French photographer (1889–1957)

Marcelin Flandrin (1889–1957) was a French military photographer.

== Biography ==
Marcelin Flandrin settled in Morocco in 1901, where he completed his military service as a volunteer in 1912. A photographer by profession, he served in the Service Photographique des Armées (fr), completing a series of reports during the Rif War.

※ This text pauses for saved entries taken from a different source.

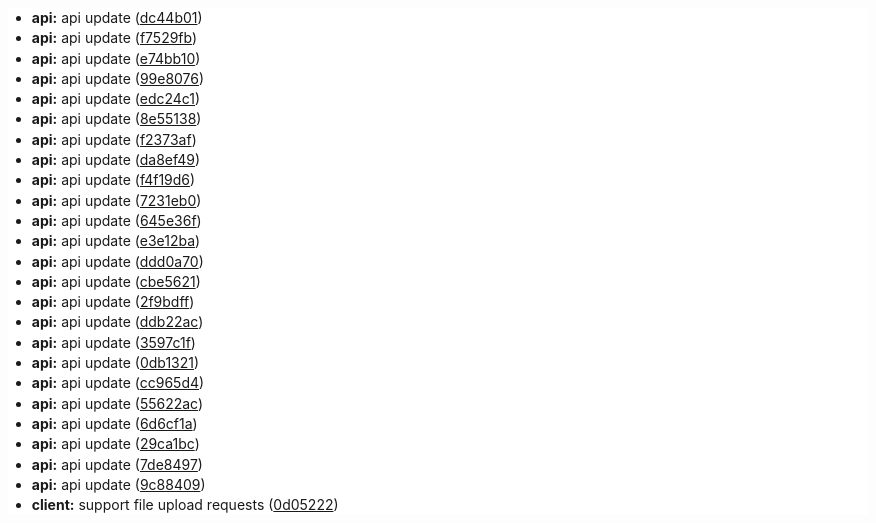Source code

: * **api:** api update ([dc44b01](https://github.com/cloudflare/cloudflare-go/commit/dc44b016f5228d4689f2f7f2675849a32fc35d1a))
* **api:** api update ([f7529fb](https://github.com/cloudflare/cloudflare-go/commit/f7529fb3a84f7d132d0b1ffd544d47a6d0bc6212))
* **api:** api update ([e74bb10](https://github.com/cloudflare/cloudflare-go/commit/e74bb10ec44b322ac25ce61b1dd9e2448c8de111))
* **api:** api update ([99e8076](https://github.com/cloudflare/cloudflare-go/commit/99e8076178d9e172bf6ad45d135945b165f5152a))
* **api:** api update ([edc24c1](https://github.com/cloudflare/cloudflare-go/commit/edc24c1e79293df6864a523bed2a6ee3ebfb7006))
* **api:** api update ([8e55138](https://github.com/cloudflare/cloudflare-go/commit/8e551386d26f2929d8a551f74c042fb23e0ad373))
* **api:** api update ([f2373af](https://github.com/cloudflare/cloudflare-go/commit/f2373af014f8c2527aef2044f01bfa5b0b8ddec0))
* **api:** api update ([da8ef49](https://github.com/cloudflare/cloudflare-go/commit/da8ef49763291911f0378dc446ab1fdf4be40de6))
* **api:** api update ([f4f19d6](https://github.com/cloudflare/cloudflare-go/commit/f4f19d699e6d5c2a7e62d066e1ccf6769b713897))
* **api:** api update ([7231eb0](https://github.com/cloudflare/cloudflare-go/commit/7231eb07e9a56dc9843f814a3be58d7418ad1f89))
* **api:** api update ([645e36f](https://github.com/cloudflare/cloudflare-go/commit/645e36f422ab29d11c44ed7dbfdf1ebd5e6f600b))
* **api:** api update ([e3e12ba](https://github.com/cloudflare/cloudflare-go/commit/e3e12bac9fc841277496bfe3e7aa197e26d3212c))
* **api:** api update ([ddd0a70](https://github.com/cloudflare/cloudflare-go/commit/ddd0a7032ffb69c11ac622d8ee9a6470e6dbc4ad))
* **api:** api update ([cbe5621](https://github.com/cloudflare/cloudflare-go/commit/cbe562131395a6ee271c5e077ffb302ab46007d1))
* **api:** api update ([2f9bdff](https://github.com/cloudflare/cloudflare-go/commit/2f9bdff047850bd3cedf524967c929fff4a72b86))
* **api:** api update ([ddb22ac](https://github.com/cloudflare/cloudflare-go/commit/ddb22aca106bdcae961ada1582dc43bbf2465623))
* **api:** api update ([3597c1f](https://github.com/cloudflare/cloudflare-go/commit/3597c1fec28d4a5875bef41066cfaa569a9ac977))
* **api:** api update ([0db1321](https://github.com/cloudflare/cloudflare-go/commit/0db1321fce328f9340729ab222edada774a9ce94))
* **api:** api update ([cc965d4](https://github.com/cloudflare/cloudflare-go/commit/cc965d414801b36ee2262140351a07444f54d07c))
* **api:** api update ([55622ac](https://github.com/cloudflare/cloudflare-go/commit/55622ac0471433098bffd2e31f3e56ba21af6c03))
* **api:** api update ([6d6cf1a](https://github.com/cloudflare/cloudflare-go/commit/6d6cf1a4eeff016ee483db2b8c4746fc746adeeb))
* **api:** api update ([29ca1bc](https://github.com/cloudflare/cloudflare-go/commit/29ca1bca9d642a241de9929036f9645ed4e5db19))
* **api:** api update ([7de8497](https://github.com/cloudflare/cloudflare-go/commit/7de84975661d7422b34db736b93f9af7bce7dbe0))
* **api:** api update ([9c88409](https://github.com/cloudflare/cloudflare-go/commit/9c884090eb761e70e76aed943db69962b5e9ec06))
* **client:** support file upload requests ([0d05222](https://github.com/cloudflare/cloudflare-go/commit/0d052220a745a1ec285f7e194ccae4ac2b1489ce))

In World War I, he served in the French Air Force, finishing as an aerial observer sending aerial shots of battles.

He settled in Casablanca, capturing the city in transformation from 1921 to 1930, publishing a book entitled Casablanca de 1889 à nos jours in 1929. In 1921, he published aerial images of a flight from Casablanca to France in L'Illustration. In 1922, he illustrated the Morocco pavilion at the Exposition coloniale de Marseille. In 1924, his photos were published in "Nordafrica" next to those of Rudolf Lehnert. He covered the official visit of Sultan Yusef of Morocco to France in 1926. Marcelin Flandrin was also one of the most important publishers of postcards in Morocco.

He was also the first to do aerial photography in Morocco; he notably captured the last known photograph of a wild Barbary lion in the Atlas Mountains, taken on a flight from Casablanca to Dakar in 1925.

Marcelin Flandrin also created many nude orientalist postcards of Moroccan women in the Bousbir, or quartier réservé, a colonial brothel-city in Casablanca. Flandrin was influential in creating the stereotype of the "Arab African" prostitute: young, brown, exotic-looking (to the European eye), topless, and wearing robes or kaftans. Most of the photographs were carefully staged rather than being taken spontaneously.

== Publications ==
- Marcelin Flandrin, Joseph Georges Arsène Goulven, Casablanca rétro, Éditions Serar, 1988
- Marcelin Flandrin, Casablanca, de 1889 à nos jours, Éditions Serar, 1999.